Kanck was successful in amending the Commission of Inquiry (Children in State Care)(Children on APY Lands) Bill 2004. The "Mullighan Inquiry" (named after Commissioner Ted Mulligan) into the sexual abuse of children in state care and on the Anangu Pitjantjatjara Yankunyjatjara lands made 54 recommendations for action in its final report, published in March 2008. Kanck's amendments required the government to respond within three months to indicate which of the recommendations they would implement, and then to table an annual report about that implementation for every year for the following five years after receipt of the report, a first in terms of causing action on a government-commissioned report on Aboriginal Affairs.

During her time in parliament she served on the Social Development, Environment Resources & Development and Natural Resources Standing Committees, and numerous select committees, including chairing the Select Committee on the Impact of Peak Oil on South Australia which reported to the parliament late in 2008.

Kanck was successful in moving a motion to refer the matter of Multiple Chemical Sensitivity to the Social Development Committee. With a strong environmental focus in her politics she also succeeded in referring the matter of Marine Parks to the Environment Resources and Development Committee and actively campaigned against the Upper South-East Drylands Salinity Scheme during her time as a member of that Committee and the Natural Resources Committee.

########################################

Brief A:
Retype everything in the passage about Kanck's work in parliament from "During her time in" down to "late in 2008.".
Brief B:
In the passage about Kanck's work in parliament, how many recommendations did the Mullighan Inquiry's final report make?
Brief C:
Carry on the passage about Kanck's work in parliament from its last sentence.

########################################

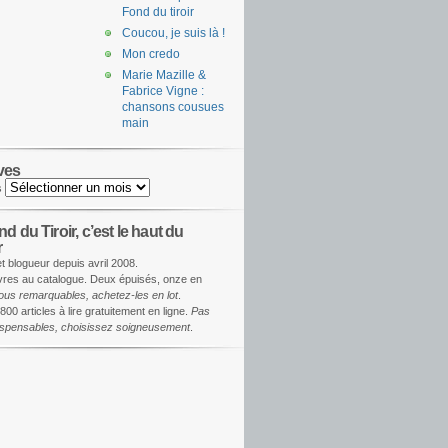
Fond du tiroir
Coucou, je suis là !
Mon credo
Marie Mazille &
Fabrice Vigne :
chansons cousues
main
ves
s
d du Tiroir, c’est le haut du
r
et blogueur depuis avril 2008.
ivres au catalogue. Deux épuisés, onze en
ous remarquables, achetez-les en lot
.
800 articles à lire gratuitement en ligne.
Pas
dispensables, choisissez soigneusement
.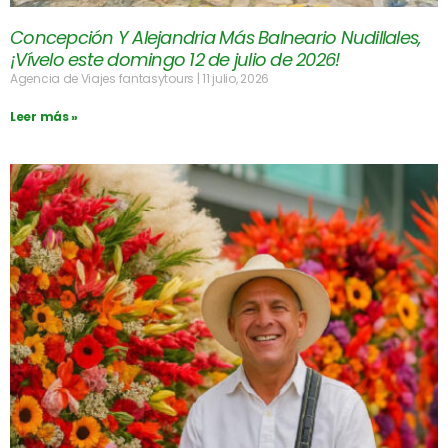
Concepción Y Alejandria Más Balneario Nudillales,
¡Vívelo este domingo 12 de julio de 2026!
Agencia de Viajes fantasytours
11 julio, 2026
Leer más »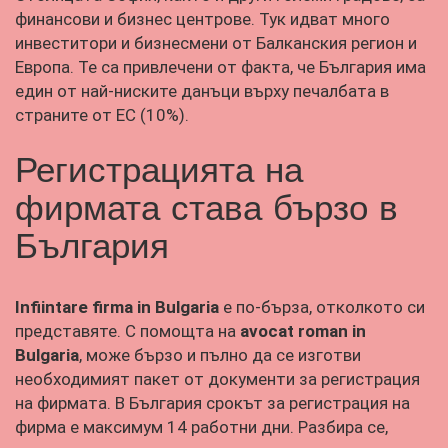
финансови и бизнес центрове. Тук идват много
инвеститори и бизнесмени от Балканския регион и
Европа. Те са привлечени от факта, че България има
един от най-ниските данъци върху печалбата в
страните от ЕС (10%).
Регистрацията на
фирмата става бързо в
България
Infiintare firma in Bulgaria
е по-бърза, отколкото си
представяте. С помощта на
avocat roman in
Bulgaria
, може бързо и пълно да се изготви
необходимият пакет от документи за регистрация
на фирмата. В България срокът за регистрация на
фирма е максимум 14 работни дни. Разбира се,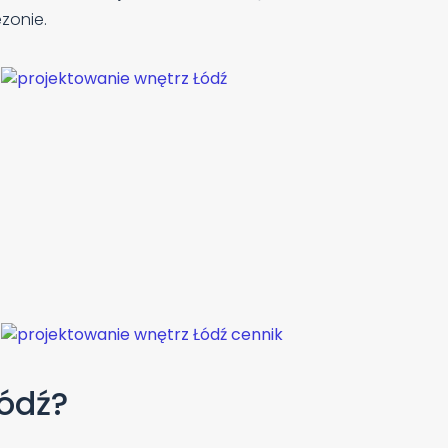
zonie.
Łódź?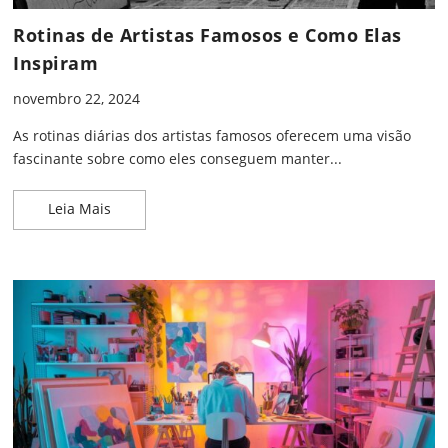
Rotinas de Artistas Famosos e Como Elas
Inspiram
novembro 22, 2024
As rotinas diárias dos artistas famosos oferecem uma visão
fascinante sobre como eles conseguem manter...
Rotinas de Artistas Famosos e Como Elas Inspiram
Leia Mais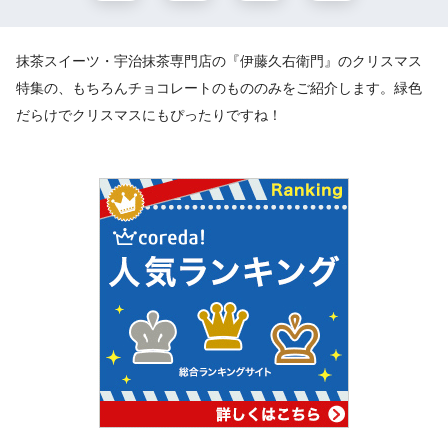
抹茶スイーツ・宇治抹茶専門店の『伊藤久右衛門』のクリスマス
特集の、もちろんチョコレートのもののみをご紹介します。緑色
だらけでクリスマスにもぴったりですね！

########################################

Response A:
During her time in parliament she served on the Social Development, Environment Resources & Development and Natural Resources Standing Committees, and numerous select committees, including chairing the Select Committee on the Impact of Peak Oil on South Australia which reported to the parliament late in 2008.

Response B:
54

Response C:
Kanck announced her resignation on 7 November 2008 with her resignation taking effect on 31 January 2009. The party membership selected David Winderlich as her replacement in the Legislative Council.

She stood as one of the Candidates of the South Australian state election, 2010, in the third and unwinnable position in the list of Australian Democrats Candidates for the Legislative Council.

==Post Parliament==

Kanck is a continuing social justice and human rights campaigner and environmentalist.

Since April 2009 Kanck has been the National President of Sustainable Population Australia, a Committee Member of the SA Branch of Sustainable Population Australia, President of SA Branch of Friends of the ABC (2009–2010) and now a Committee Member, a Patron of the Broken Hill Community Foundation and an honorary member of the Leaders Institute of South Australia, SA spokesperson for Families and Friends of Drug Law Reform, a member of the executive of the SA Council for Civil Liberties, State President of the Democrats in South Australia.

In December 2012 a breakaway faction of the Australian Democrats publicly claimed to have revoked her membership. However, the National Executive carried a motion stating she was a member of good standing. In July 2017 Ms Kanck became the Senior Deputy National President of the party. She ran as the party's No. 2 Senate Candidate in South Australia at the 2022 Australian federal election.